Having blogged samples of my books on English place names and also examined the etymologies of the nations of the world and their respective capitals I thought it time I cast my net a little wider. As English place names share some links to other tongues it would be interesting to see if any of the elements contributing to our place names could be found elsewhere. Continuing an alphabetical tour of the world and a look at the largest Macedonian places.
Skopje is not only the largest city but also the nation's capital. Its name comes from the Paeonian language (here around 2,400 years ago) and probably refers to these people as 'watchers, observers', a reference to this being at a high place and thus not saying they were observant but that they could be.
Bitola is from the Old Church Slavonic word meaning 'monastery, cloister', this city long associated with its monastery.
Kumanovo is from the Cumans, a branch of the Kipchaks, who invaded this region in the early 12th century. While the name of the Cumans is difficult to define, it may be a Turkic word describing these people as 'sallow, pale' as they had a lighter skin colour than most in this region. The Kipchaks report their name comes from 'hollow tree', for their original ancestor gave birth to her son inside a hollow tree. Other suggestions include origins such as 'angry, unfortunate, good fortune, and unlucky'.
Prilep is from a Macedonian word meaning 'sticky', said to be a reference to the method used to construct the first homes here - presumably something akin to wattle and daub.
Ohrid is thought to originate from the ancient Greek Lychnis or 'city of light'. Later Latin and Byzantine writers and Macedonian speakers changed this through Lychnidos, Lychnos, Lichnidion and eventually the modern form.
Strumica was originally known as Astraion or 'starry' by the Greeks, later as Tiberiopolis by the Romans, with its present name developing through Slavic settlers during the Middle Ages.
Kicevo is first recorded as Uskana, the name used by the Illyrian inhabitants, used until the Slavs arrived in the 7th century when the modern name appears. This Brsjaci tribe clearly named it but just what they were referring to is unknown.
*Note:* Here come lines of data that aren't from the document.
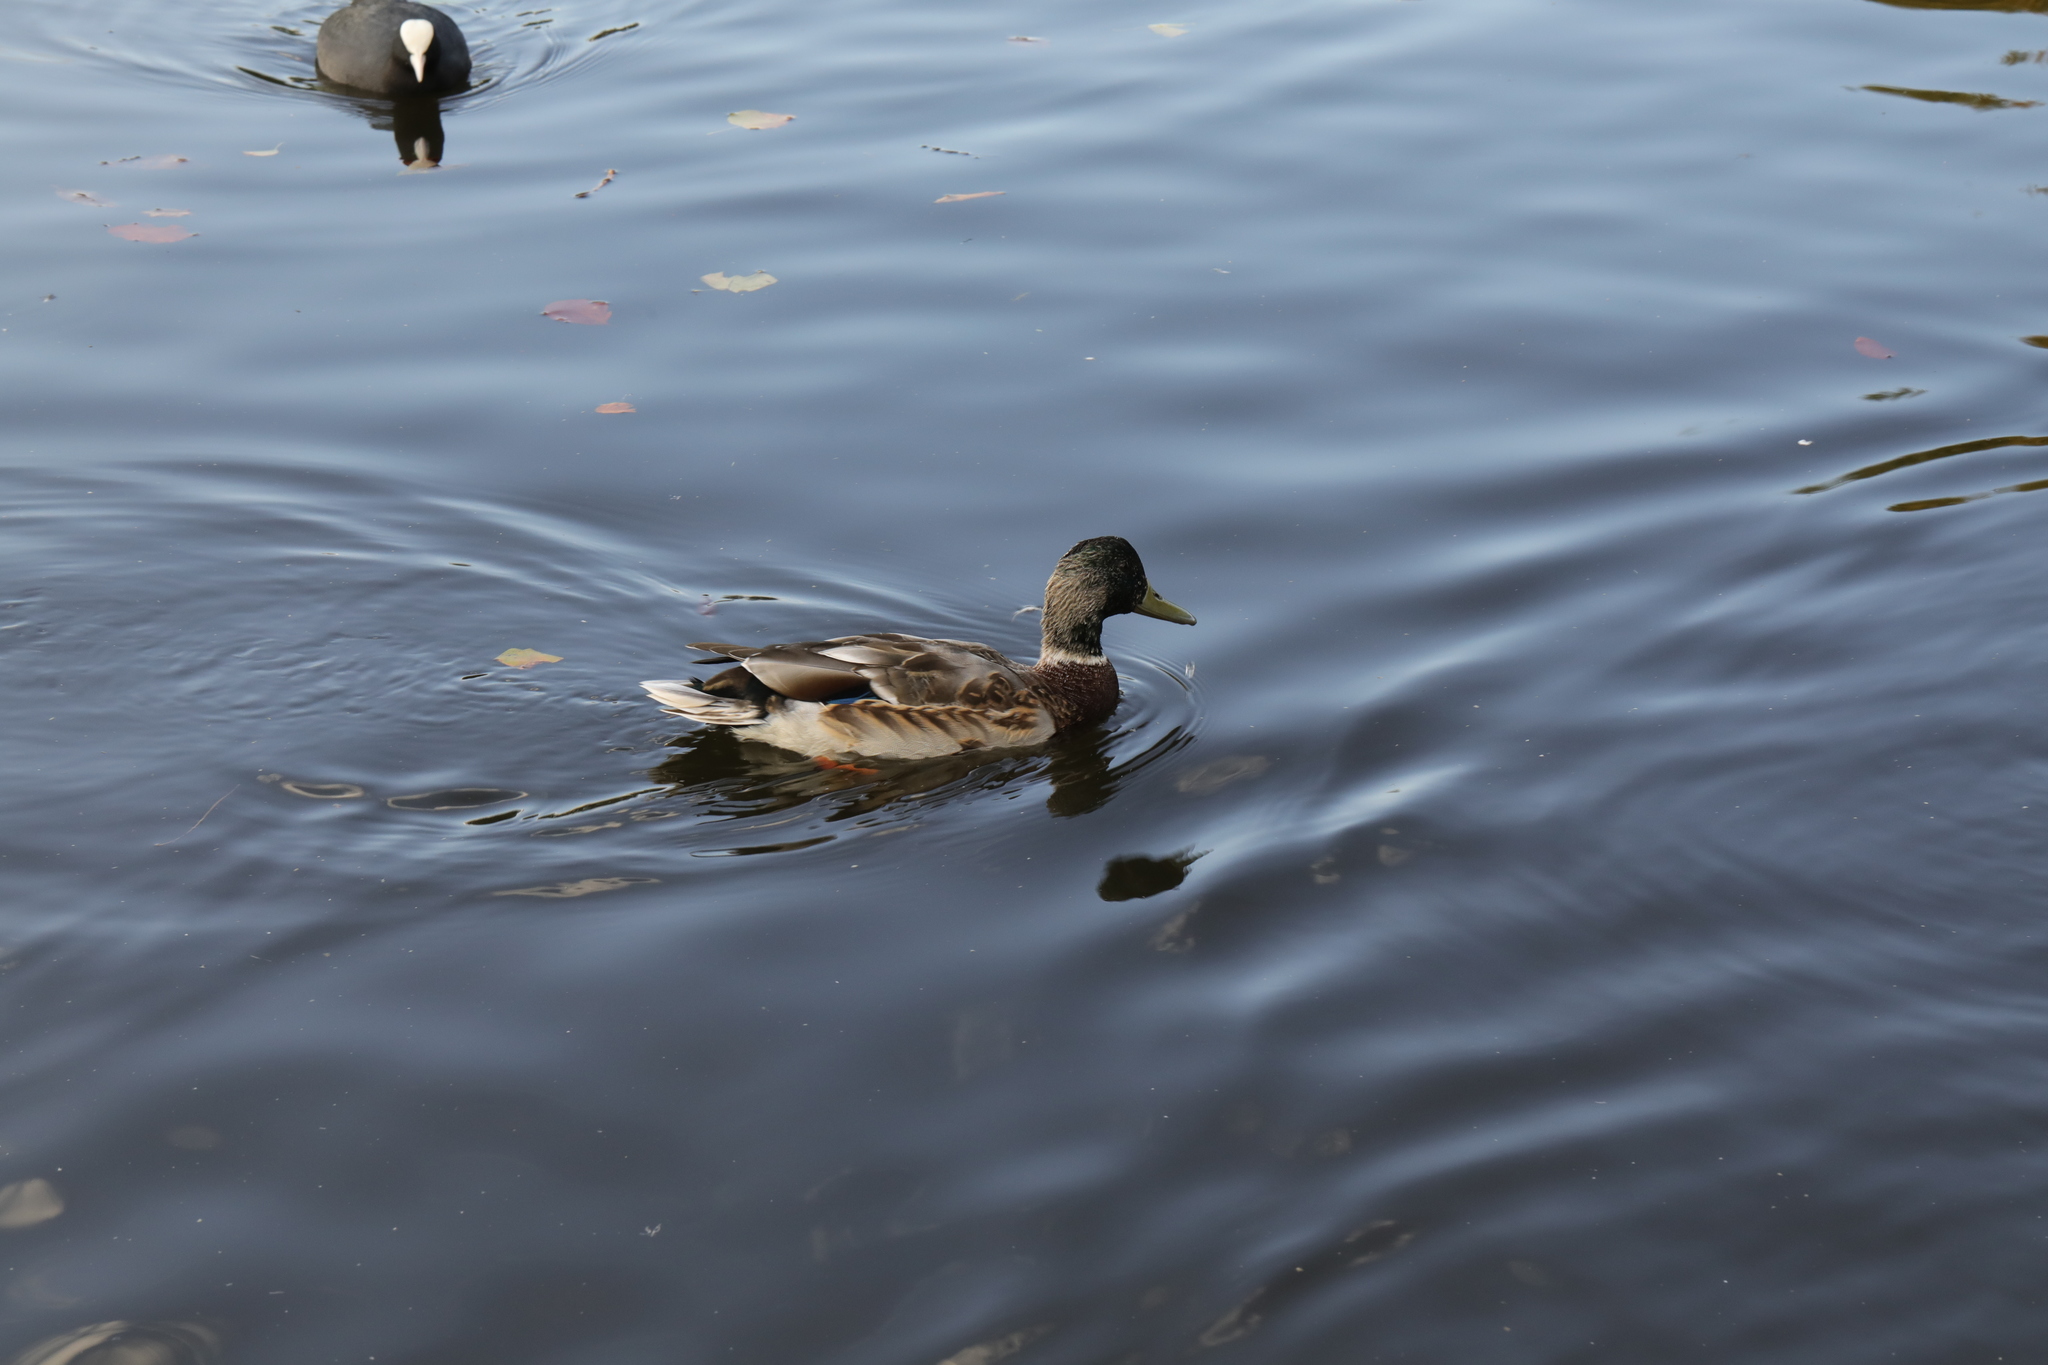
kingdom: Animalia
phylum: Chordata
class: Aves
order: Anseriformes
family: Anatidae
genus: Anas
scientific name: Anas platyrhynchos
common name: Mallard
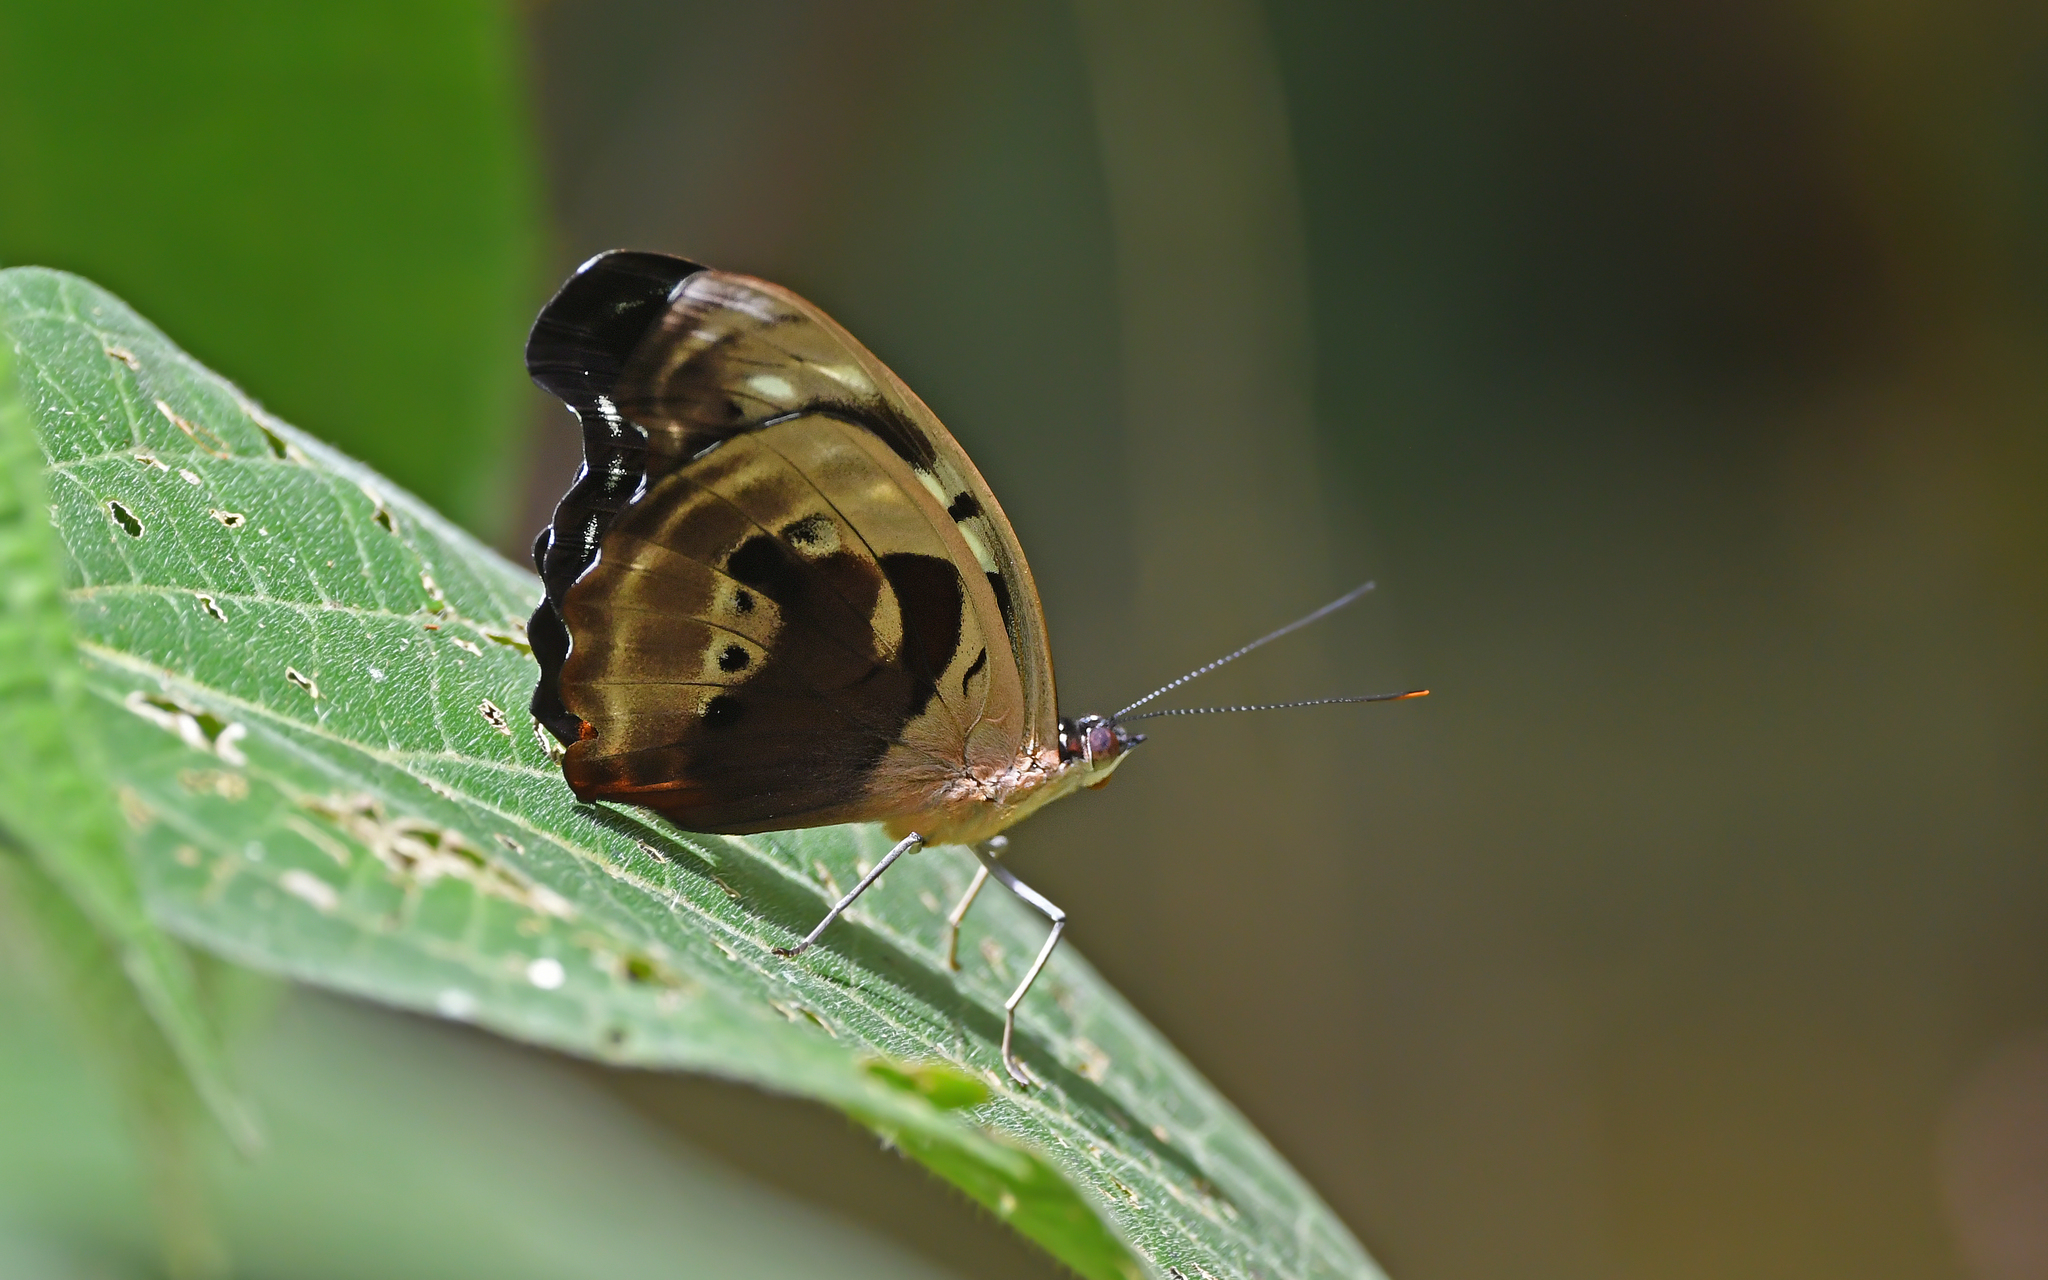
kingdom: Animalia
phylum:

Struga certainly originates from the Old Church Slavoinic tongue, but what it means is disputed. Three theories have thrown up such explanations as its location in the valley means it tends to be quite windy and thus the Macedonian meaning 'it blows wind'; or perhaps it from a word meaning 'cross'; or even something describing the area as 'water branch'.
Radovis is known, but again there are two quite different explanations. Traditionally it comes from a princess here around a millennium ago who was looking over the wall of the fortress when her fiancee cried out Rado vish 'Rada look', for the enemy were approaching from a different direction. Others point to a personal name Radu, a pet form of several names and therefore impossible to say who it may have been named after.
Kriva Palanka takes its name from the River Kriva, this referred to as 'the curved river'.
Sveti Nikole is the Macedonian term for Saint Nicholas.
Delcevo takes its name from more recent times. In 1950 the town was renamed after revolutionary hero Gotse Delchev.
Vinica is named for its vineyards.
Demir Kapija is from the Turkish Demir Kapi or 'iron gate'.
Demir Hisar is also Turkish and means 'iron town'.
Note the spellings of the places are English as the piece is written in English.